Baltasar Sietesoles vagabundeó por barrios y plazas toda la tarde. Fue a la sopa de la portería de San Francisco da Cidade, se informó de las hermandades más generosas en limosnas, reteniendo tres para ulterior comprobación, la de Nuestra Señora da Oliveira, donde había estado ya, que era la de los confiteros, la de San Eloy, de los aurífices y plateros, y la del Niño Perdido, por cierta semejanza que consigo encontraba, incluso no recordando haber sido niño, pero sí perdido, a ver si algún día me encuentran.
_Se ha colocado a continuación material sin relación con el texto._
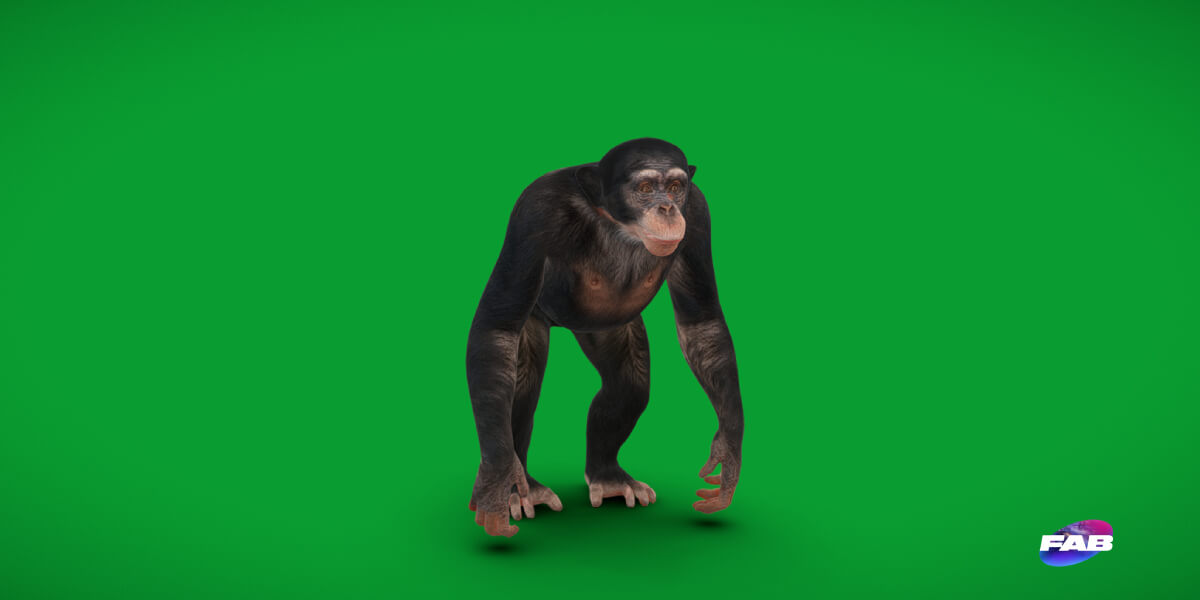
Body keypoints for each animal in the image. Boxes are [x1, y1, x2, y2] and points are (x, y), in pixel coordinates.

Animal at [466, 138, 743, 537]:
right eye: (646, 188)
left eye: (676, 187)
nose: (667, 207)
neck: (615, 220)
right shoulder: (535, 213)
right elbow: (497, 328)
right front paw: (496, 484)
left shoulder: (698, 215)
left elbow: (702, 324)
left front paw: (728, 450)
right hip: (536, 319)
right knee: (518, 384)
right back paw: (522, 490)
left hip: (606, 329)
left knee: (627, 386)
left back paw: (609, 478)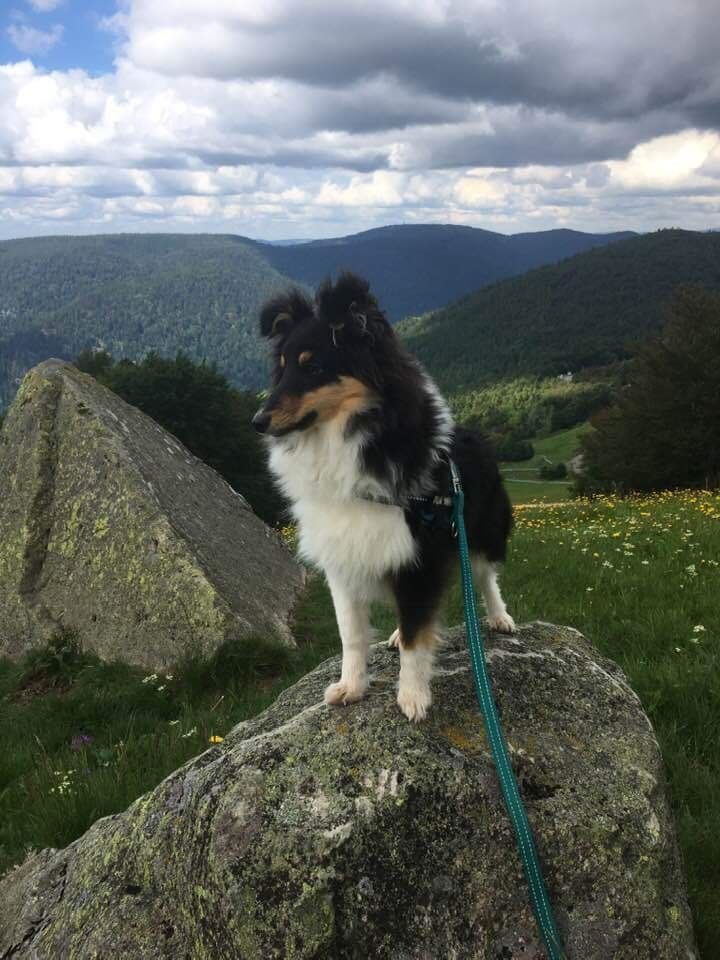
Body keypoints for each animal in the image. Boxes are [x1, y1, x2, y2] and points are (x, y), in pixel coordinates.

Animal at [253, 270, 512, 720]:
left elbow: (417, 634)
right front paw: (351, 686)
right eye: (281, 368)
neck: (348, 437)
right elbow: (352, 634)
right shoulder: (344, 557)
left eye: (313, 366)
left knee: (485, 577)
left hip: (480, 533)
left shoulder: (420, 558)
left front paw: (412, 696)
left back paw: (499, 618)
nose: (257, 421)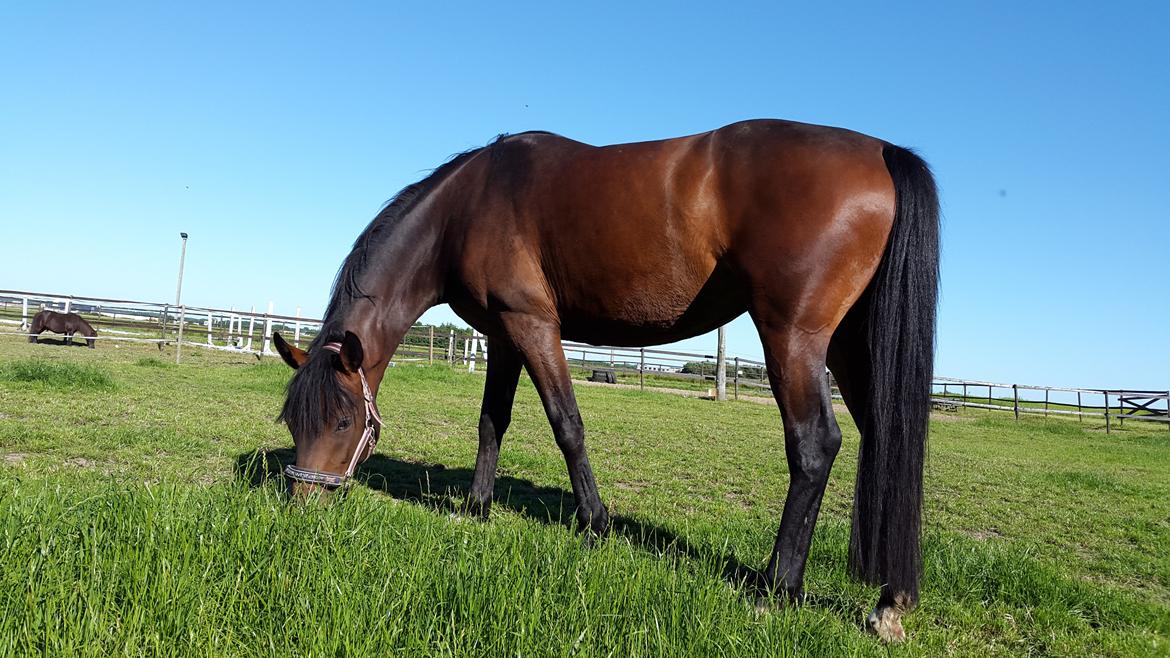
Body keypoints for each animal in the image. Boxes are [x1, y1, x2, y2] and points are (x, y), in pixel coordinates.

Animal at [273, 118, 940, 641]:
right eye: (293, 421)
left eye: (343, 420)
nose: (302, 505)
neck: (467, 204)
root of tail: (883, 152)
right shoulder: (502, 335)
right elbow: (492, 421)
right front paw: (477, 509)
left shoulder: (532, 324)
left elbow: (567, 424)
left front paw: (595, 526)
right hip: (851, 346)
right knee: (887, 442)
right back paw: (889, 602)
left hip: (794, 338)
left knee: (814, 445)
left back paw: (776, 589)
Cayó la noche, y Sietesoles fue a buscar dónde dormir. Ya entonces había hecho amistad con otro veterano, más viejo que él en años y experiencia, se llamaba éste João Elvas, ahora rufián de oficio, que se acomodaba de noche siendo suave el tiempo, en unos tejares abandonados, junto a los muros del convento de la Esperanza, al lado del olivar. Se hizo Baltasar huésped de ocasión, siempre era un amigo nuevo compaña para charlar, pero, por el sí o por el no, dando por disculpa convenirle mucho librar al brazo sano del peso de la alforja, encajó el gancho en el muñón, no queriendo asustar a João Elvas y demás compadres con el espigón, arma mortal como sabemos. Nadie le hizo mal, y eran seis bajo el tejar, y él tampoco hizo mal a nadie.